2012-08-29 Thread John Benediktsson
I just pushed a vocab with some ideas that might help you get started:

USE: literate

LITERATE

This is a section that is mostly text... you can even include factor stuff
that doesn't get parsed like the following:

: does-this-work? ( -- x ) no it doesn't! ;

But, then if you want to run some code, you can do this:

 : this-totally-works! ( -- x ) 12345 ;

And then some more text, for fun...

LITERATE

Try it and you'll see that the first definition is ignored, but the second
is parsed:

IN: scratchpad \ does-this-work? see
No word named “does-this-work?” found in current vocabulary search path

IN: scratchpad \ this-totally-works! see
: this-totally-works! ( -- x ) 12345 ;

Is something like this what you're looking for?



On Wed, Aug 29, 2012 at 11:07 AM, P. uploa...@gmail.com wrote:

 And just to add that thanks to the ability to manipulate the lexer in
 Factor, you can write a literate programming syntax library and it could be
 however you want it, including exactly like Haskell's.

════════

Task item A. In the Factor mailing list post, which vocabulary does the USE: line load?
The entries come from a source unrelated to the Factor mailing list post above.

Stored data entries.
════════

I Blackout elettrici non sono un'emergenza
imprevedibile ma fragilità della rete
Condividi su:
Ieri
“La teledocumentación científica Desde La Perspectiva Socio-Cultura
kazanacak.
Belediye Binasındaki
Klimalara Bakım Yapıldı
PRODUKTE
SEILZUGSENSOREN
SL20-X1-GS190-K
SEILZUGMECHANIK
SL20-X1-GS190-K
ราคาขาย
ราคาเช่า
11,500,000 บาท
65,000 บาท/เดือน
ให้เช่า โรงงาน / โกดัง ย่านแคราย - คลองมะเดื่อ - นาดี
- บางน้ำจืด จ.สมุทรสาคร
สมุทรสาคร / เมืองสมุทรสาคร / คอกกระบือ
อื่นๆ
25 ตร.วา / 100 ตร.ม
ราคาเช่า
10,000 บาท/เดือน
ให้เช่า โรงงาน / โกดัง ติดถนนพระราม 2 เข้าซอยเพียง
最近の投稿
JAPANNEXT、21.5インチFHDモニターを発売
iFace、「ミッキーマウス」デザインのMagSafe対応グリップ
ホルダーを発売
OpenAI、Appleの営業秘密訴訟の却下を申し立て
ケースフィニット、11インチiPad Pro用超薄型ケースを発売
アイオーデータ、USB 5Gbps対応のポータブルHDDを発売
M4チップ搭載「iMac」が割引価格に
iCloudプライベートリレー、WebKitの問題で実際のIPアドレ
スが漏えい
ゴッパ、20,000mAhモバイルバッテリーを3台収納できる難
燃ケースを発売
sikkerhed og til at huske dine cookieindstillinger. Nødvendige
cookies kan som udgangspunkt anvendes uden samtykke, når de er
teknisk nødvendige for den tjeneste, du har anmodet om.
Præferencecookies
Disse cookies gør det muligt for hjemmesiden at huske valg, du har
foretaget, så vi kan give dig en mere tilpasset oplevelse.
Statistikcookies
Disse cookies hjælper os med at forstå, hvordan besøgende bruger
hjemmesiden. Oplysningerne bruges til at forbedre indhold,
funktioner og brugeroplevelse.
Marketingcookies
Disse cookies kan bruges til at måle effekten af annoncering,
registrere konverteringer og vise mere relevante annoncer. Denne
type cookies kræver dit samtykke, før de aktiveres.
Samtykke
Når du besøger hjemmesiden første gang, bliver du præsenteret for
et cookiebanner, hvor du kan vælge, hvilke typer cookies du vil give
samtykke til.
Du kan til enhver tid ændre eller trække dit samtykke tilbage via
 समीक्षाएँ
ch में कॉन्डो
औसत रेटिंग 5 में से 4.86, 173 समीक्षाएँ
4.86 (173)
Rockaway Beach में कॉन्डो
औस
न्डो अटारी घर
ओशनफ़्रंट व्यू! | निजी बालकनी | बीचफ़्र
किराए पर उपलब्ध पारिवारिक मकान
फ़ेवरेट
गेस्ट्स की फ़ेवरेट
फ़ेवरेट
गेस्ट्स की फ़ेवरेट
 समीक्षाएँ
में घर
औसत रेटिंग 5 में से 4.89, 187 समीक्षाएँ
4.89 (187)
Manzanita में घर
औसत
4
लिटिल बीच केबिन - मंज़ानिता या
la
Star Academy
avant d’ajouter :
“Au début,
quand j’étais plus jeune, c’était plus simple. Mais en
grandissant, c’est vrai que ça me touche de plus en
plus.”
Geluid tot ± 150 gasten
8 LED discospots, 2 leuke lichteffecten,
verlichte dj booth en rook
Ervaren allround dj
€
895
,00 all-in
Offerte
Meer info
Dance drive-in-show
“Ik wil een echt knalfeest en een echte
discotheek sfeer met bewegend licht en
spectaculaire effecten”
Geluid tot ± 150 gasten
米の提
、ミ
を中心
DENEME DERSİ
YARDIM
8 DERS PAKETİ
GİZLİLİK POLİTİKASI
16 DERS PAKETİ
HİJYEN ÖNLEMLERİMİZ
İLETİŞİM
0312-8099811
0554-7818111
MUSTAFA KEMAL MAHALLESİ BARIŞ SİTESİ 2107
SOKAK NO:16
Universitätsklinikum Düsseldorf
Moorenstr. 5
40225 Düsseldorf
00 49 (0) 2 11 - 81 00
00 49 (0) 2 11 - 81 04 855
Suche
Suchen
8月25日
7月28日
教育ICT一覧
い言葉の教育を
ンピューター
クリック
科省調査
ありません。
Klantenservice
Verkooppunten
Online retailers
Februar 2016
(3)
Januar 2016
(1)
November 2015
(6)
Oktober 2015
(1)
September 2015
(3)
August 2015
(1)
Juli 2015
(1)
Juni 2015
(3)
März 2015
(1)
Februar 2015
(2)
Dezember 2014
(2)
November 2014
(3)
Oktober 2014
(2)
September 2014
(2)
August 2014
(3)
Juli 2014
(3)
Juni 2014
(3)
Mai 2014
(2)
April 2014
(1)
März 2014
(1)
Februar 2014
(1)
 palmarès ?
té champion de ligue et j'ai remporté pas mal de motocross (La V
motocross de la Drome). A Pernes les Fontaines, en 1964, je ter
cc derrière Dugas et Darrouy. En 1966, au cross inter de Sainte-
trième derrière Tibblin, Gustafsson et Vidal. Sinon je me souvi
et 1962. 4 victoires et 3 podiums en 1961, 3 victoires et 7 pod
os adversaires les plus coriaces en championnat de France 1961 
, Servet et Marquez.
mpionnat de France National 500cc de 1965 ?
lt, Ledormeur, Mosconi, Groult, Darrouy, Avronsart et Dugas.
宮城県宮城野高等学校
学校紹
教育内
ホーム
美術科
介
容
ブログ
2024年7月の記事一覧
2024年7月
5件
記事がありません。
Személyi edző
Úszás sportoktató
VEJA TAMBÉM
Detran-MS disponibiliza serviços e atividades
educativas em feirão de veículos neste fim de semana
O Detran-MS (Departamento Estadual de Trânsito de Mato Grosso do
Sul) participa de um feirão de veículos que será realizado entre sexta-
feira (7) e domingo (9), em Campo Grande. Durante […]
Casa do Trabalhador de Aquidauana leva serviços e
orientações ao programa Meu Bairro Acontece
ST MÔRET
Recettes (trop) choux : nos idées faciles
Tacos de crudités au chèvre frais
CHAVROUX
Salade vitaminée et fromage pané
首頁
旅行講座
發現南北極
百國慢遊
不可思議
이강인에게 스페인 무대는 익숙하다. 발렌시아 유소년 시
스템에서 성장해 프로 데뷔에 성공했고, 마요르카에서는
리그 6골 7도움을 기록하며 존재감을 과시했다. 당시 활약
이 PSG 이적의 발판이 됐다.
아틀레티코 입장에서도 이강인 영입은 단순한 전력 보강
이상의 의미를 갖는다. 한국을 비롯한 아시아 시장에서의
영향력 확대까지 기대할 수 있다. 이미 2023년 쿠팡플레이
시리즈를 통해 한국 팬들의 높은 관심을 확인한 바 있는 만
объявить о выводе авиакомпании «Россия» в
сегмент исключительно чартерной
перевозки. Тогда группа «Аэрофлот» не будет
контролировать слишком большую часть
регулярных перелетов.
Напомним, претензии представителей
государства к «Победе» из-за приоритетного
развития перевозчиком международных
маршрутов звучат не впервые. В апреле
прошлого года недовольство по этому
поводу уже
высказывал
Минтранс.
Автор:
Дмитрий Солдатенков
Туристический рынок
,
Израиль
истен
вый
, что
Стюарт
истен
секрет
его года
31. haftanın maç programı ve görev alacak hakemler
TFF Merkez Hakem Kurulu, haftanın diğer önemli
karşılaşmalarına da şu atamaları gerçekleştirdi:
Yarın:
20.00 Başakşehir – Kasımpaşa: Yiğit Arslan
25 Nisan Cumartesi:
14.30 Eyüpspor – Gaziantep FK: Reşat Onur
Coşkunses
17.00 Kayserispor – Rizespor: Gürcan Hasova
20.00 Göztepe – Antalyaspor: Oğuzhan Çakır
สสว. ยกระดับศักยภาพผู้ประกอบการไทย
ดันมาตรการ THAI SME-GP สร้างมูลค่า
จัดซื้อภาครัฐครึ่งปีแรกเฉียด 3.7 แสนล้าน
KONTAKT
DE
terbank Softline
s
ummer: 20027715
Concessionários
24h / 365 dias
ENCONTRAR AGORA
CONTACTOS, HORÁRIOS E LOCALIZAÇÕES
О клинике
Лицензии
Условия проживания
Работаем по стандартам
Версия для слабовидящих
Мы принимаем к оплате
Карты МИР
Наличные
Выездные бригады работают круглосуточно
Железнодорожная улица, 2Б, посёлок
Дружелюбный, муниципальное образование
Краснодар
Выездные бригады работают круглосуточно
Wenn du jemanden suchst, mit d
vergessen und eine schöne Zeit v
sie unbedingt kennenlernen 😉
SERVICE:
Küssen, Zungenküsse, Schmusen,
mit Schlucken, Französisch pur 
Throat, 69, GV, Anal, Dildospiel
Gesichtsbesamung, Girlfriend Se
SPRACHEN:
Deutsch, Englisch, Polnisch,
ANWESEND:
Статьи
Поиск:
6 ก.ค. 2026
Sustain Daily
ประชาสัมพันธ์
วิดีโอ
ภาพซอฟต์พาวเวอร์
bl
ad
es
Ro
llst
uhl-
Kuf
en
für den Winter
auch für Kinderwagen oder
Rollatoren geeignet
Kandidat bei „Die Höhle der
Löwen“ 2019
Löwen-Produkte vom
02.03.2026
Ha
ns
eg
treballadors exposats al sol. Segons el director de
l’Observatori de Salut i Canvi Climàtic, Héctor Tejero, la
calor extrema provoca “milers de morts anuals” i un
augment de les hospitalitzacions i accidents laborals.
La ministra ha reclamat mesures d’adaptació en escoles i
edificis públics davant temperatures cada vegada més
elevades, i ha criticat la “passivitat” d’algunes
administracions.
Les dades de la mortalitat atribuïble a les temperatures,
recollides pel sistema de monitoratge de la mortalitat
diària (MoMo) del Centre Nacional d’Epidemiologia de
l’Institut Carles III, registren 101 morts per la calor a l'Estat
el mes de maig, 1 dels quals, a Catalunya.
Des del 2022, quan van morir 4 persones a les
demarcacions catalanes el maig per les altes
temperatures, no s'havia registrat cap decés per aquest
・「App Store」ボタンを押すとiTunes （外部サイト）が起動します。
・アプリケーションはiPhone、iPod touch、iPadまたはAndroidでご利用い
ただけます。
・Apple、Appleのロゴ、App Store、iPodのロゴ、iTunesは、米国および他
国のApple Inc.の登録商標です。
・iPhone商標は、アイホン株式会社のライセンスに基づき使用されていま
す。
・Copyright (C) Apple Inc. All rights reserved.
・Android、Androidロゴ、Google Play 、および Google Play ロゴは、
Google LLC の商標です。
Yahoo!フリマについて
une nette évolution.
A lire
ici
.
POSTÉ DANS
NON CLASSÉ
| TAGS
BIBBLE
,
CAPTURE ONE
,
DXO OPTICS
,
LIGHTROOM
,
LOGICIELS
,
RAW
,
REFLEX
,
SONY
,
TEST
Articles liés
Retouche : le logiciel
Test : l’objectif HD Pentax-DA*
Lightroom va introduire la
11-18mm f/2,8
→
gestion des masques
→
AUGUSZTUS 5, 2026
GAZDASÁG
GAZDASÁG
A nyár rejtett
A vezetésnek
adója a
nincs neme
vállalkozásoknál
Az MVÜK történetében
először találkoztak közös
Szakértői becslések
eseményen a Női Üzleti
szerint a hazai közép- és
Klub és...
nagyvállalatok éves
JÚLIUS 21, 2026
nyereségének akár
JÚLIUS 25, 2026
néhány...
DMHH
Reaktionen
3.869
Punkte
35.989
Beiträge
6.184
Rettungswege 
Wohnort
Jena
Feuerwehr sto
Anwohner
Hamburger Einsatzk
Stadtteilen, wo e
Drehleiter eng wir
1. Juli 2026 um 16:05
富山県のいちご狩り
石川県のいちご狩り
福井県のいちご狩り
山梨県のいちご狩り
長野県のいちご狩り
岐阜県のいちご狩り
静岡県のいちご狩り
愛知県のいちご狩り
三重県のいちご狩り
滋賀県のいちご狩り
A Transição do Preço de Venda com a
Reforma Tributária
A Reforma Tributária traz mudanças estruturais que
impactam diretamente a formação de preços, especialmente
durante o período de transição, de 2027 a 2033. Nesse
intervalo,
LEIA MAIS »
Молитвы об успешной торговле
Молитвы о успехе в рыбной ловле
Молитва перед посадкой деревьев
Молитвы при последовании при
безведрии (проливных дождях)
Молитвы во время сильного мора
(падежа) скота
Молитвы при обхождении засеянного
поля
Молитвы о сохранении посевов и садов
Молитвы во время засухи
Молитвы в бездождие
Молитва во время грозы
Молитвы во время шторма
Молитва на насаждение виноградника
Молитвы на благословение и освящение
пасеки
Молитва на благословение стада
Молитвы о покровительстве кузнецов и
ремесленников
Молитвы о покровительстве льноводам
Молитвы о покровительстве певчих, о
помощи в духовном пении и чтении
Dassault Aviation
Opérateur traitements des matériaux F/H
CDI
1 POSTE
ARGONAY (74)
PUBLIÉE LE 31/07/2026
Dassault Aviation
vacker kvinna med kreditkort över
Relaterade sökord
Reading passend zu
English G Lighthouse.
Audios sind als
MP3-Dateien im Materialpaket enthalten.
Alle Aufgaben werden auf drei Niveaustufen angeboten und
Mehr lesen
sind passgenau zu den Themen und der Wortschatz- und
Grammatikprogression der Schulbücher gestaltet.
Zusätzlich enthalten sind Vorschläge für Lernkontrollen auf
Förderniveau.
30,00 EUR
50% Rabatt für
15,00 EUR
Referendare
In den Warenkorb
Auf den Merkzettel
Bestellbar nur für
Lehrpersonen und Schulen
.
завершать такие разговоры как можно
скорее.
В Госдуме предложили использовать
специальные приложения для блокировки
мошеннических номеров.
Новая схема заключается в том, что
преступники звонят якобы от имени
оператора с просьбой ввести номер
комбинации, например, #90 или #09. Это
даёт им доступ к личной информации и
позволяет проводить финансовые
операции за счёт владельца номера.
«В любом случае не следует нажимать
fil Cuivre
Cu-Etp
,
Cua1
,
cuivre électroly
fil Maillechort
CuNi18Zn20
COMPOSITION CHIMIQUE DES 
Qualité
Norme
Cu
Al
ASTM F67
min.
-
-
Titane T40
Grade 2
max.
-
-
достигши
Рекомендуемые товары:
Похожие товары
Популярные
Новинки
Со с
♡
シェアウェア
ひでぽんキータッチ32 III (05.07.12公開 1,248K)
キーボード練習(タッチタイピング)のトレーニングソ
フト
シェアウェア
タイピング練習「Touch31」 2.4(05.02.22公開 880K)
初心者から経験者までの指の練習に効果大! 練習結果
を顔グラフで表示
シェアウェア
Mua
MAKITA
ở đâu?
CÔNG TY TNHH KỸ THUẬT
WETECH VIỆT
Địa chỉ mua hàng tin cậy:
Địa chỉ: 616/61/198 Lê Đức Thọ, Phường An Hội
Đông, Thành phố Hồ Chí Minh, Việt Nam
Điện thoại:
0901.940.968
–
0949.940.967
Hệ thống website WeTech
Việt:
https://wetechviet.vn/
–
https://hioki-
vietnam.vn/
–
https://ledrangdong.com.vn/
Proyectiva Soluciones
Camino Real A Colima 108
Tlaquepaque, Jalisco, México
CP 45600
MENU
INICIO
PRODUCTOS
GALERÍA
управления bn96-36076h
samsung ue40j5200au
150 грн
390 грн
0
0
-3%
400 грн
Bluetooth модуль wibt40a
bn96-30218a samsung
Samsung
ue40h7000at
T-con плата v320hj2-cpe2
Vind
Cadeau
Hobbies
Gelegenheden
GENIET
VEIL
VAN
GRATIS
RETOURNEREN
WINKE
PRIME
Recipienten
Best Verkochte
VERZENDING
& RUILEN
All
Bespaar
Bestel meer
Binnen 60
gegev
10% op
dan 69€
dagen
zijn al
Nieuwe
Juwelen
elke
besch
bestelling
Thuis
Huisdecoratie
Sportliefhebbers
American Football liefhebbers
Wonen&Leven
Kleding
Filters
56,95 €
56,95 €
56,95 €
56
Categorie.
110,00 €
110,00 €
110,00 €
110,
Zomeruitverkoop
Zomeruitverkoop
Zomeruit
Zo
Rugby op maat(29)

════════

Task item B. Please give again the part of the entries that opens with their first line and closes with the line containing "Star Academy", changing "Marketingcookies" to "Reklamecookies" and keeping everything else the same.

Final answer A. literate

Final answer B.
I Blackout elettrici non sono un'emergenza
imprevedibile ma fragilità della rete
Condividi su:
Ieri
“La teledocumentación científica Desde La Perspectiva Socio-Cultura
kazanacak.
Belediye Binasındaki
Klimalara Bakım Yapıldı
PRODUKTE
SEILZUGSENSOREN
SL20-X1-GS190-K
SEILZUGMECHANIK
SL20-X1-GS190-K
ราคาขาย
ราคาเช่า
11,500,000 บาท
65,000 บาท/เดือน
ให้เช่า โรงงาน / โกดัง ย่านแคราย - คลองมะเดื่อ - นาดี
- บางน้ำจืด จ.สมุทรสาคร
สมุทรสาคร / เมืองสมุทรสาคร / คอกกระบือ
อื่นๆ
25 ตร.วา / 100 ตร.ม
ราคาเช่า
10,000 บาท/เดือน
ให้เช่า โรงงาน / โกดัง ติดถนนพระราม 2 เข้าซอยเพียง
最近の投稿
JAPANNEXT、21.5インチFHDモニターを発売
iFace、「ミッキーマウス」デザインのMagSafe対応グリップ
ホルダーを発売
OpenAI、Appleの営業秘密訴訟の却下を申し立て
ケースフィニット、11インチiPad Pro用超薄型ケースを発売
アイオーデータ、USB 5Gbps対応のポータブルHDDを発売
M4チップ搭載「iMac」が割引価格に
iCloudプライベートリレー、WebKitの問題で実際のIPアドレ
スが漏えい
ゴッパ、20,000mAhモバイルバッテリーを3台収納できる難
燃ケースを発売
sikkerhed og til at huske dine cookieindstillinger. Nødvendige
cookies kan som udgangspunkt anvendes uden samtykke, når de er
teknisk nødvendige for den tjeneste, du har anmodet om.
Præferencecookies
Disse cookies gør det muligt for hjemmesiden at huske valg, du har
foretaget, så vi kan give dig en mere tilpasset oplevelse.
Statistikcookies
Disse cookies hjælper os med at forstå, hvordan besøgende bruger
hjemmesiden. Oplysningerne bruges til at forbedre indhold,
funktioner og brugeroplevelse.
Reklamecookies
Disse cookies kan bruges til at måle effekten af annoncering,
registrere konverteringer og vise mere relevante annoncer. Denne
type cookies kræver dit samtykke, før de aktiveres.
Samtykke
Når du besøger hjemmesiden første gang, bliver du præsenteret for
et cookiebanner, hvor du kan vælge, hvilke typer cookies du vil give
samtykke til.
Du kan til enhver tid ændre eller trække dit samtykke tilbage via
 समीक्षाएँ
ch में कॉन्डो
औसत रेटिंग 5 में से 4.86, 173 समीक्षाएँ
4.86 (173)
Rockaway Beach में कॉन्डो
औस
न्डो अटारी घर
ओशनफ़्रंट व्यू! | निजी बालकनी | बीचफ़्र
किराए पर उपलब्ध पारिवारिक मकान
फ़ेवरेट
गेस्ट्स की फ़ेवरेट
फ़ेवरेट
गेस्ट्स की फ़ेवरेट
 समीक्षाएँ
में घर
औसत रेटिंग 5 में से 4.89, 187 समीक्षाएँ
4.89 (187)
Manzanita में घर
औसत
4
लिटिल बीच केबिन - मंज़ानिता या
la
Star Academy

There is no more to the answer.